The answers to that question are the crux of the April 2017 book by Jonathan Allen and Amie Parnes, entitled Shattered: Inside Hillary Clinton's Doomed Campaign
. The authors are two Washington DC journalists who previously wrote about the former First Lady, New York Senator and Secretary of State in their 2014 book HRC: State Secrets and the Rebirth of Hillary Clinton
in this community).
The book is both an insider's recounting of Clinton's 2015-16 presidential campaign, and a post mortem analysis of what went wrong, and where the blame for her loss to Donald Trump should be placed. Despite all of the apparent advantages that candidate Clinton enjoyed going into the 2016 presidential campaign, the authors point out how the Clinton campaign possessed a magnetic ability to attract bad luck in epic proportions. This included dysfunction and a lack of unity at the upper level of the management of her campaign. John Podesta, her campaign chairman (akin to a corporate chairman of the board) and Robbie Mook, her campaign manager (CEO of the campaign) came from different worlds, different generations and were polar opposites in their view of how a presidential campaign should be run. Podesta was old school, while Mook was a political sabremetrician, placing all of his eggs in the basket of political analytics, rather than polling or advice from those on the front lines of the campaign. It was something that worked well in winning the nomination, but which missed the mark for the election campaign.
Added to this mix were a series of email problems (both with Clinton's use of a personal server while she served as Secretary of State, and with the release of embarrassing emails courtesy of Wikileaks), bad timing for the giving of speeches to big banks for a huge price tag, a primary opponent who was able to tap into populist anger, a general climate of worldwide populism, some personal health issues, her husband Bill Clinton's personal baggage and occasional speaking gaffes, an October reawakening of the email issue courtesy of Anthony Wiener's sexting, and an FBI director with a penchant for saying the wrong things at the wrong times. Even with successful debate performances and some statements from her opponent that raised serious questions about his character and fitness for office, Clinton was unable to overcome the rising tide that was able to knock down what many had thought to be a solid "blue wall" advantage in the electoral college. The author's are critical of Mook's misreading of analytical data, his failure to perform timely polling and to allocate sufficient resources to critical battleground states, and his over-reliance on millennial number crunching of data to the exclusion and mockery of the political instincts of wiser and more experienced members of the campaign team.
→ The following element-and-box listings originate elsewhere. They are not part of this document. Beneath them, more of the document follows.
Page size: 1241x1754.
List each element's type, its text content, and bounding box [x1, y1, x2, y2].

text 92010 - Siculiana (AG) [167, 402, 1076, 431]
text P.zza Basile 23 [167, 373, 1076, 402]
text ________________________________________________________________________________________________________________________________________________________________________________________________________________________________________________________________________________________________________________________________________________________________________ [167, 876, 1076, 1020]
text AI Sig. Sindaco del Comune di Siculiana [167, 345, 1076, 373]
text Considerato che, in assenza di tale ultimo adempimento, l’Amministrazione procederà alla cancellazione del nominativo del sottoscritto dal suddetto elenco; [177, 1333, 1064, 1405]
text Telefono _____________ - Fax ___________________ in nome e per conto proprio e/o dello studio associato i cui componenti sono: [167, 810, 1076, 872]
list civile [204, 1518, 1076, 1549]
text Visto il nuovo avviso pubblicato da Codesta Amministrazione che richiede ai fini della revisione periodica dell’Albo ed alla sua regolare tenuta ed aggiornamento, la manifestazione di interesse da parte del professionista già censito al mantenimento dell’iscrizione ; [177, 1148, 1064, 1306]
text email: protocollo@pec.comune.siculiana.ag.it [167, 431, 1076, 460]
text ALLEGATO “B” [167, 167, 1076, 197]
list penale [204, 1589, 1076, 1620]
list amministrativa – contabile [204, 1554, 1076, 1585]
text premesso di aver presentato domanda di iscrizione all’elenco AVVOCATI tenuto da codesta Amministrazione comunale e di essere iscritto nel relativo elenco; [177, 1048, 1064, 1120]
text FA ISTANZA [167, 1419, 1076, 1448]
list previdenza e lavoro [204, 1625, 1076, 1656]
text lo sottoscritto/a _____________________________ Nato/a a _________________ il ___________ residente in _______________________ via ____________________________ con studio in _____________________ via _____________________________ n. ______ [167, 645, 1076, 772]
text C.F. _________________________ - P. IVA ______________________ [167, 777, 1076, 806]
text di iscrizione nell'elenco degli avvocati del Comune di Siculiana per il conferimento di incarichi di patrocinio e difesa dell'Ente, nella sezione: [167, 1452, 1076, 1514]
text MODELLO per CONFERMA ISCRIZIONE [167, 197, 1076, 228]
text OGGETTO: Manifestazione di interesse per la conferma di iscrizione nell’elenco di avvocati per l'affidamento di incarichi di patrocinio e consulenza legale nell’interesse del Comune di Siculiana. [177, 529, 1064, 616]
But where the authors clearly place blame for the campaign's failure is in the candidate herself. The authors argue that Clinton was unable to present a clear vision for her candidacy beyond a personal lust for power. They blame her for not making adjustments in her campaign team, and for pursuing a flawed strategy that was blind to voter anger over the fact that recovery from the 2008 crash came quickly for the rich, but at a glacier's pace for the middle class and for the poor.
At times it is unclear whether the authors feel sorry for Clinton or loathe her. As they did in their previous book, the authors also name drop a lot, referring to the cast of characters in Clinton World who Washington insiders might be familiar with, but who are unknown to the rest of us. The authors' targeting of the Washington DC political savvy crowd as an audience to the exclusion of the average reader detracts from the book at times. This book's real strength is in its chronicling of the 2016 campaign for the Democratic nomination and presidential election, especially inside the Clinton campaign. From this, readers are better able to draw their own conclusions about where the blame lies for letting a Democratic election victory in 2016 get away.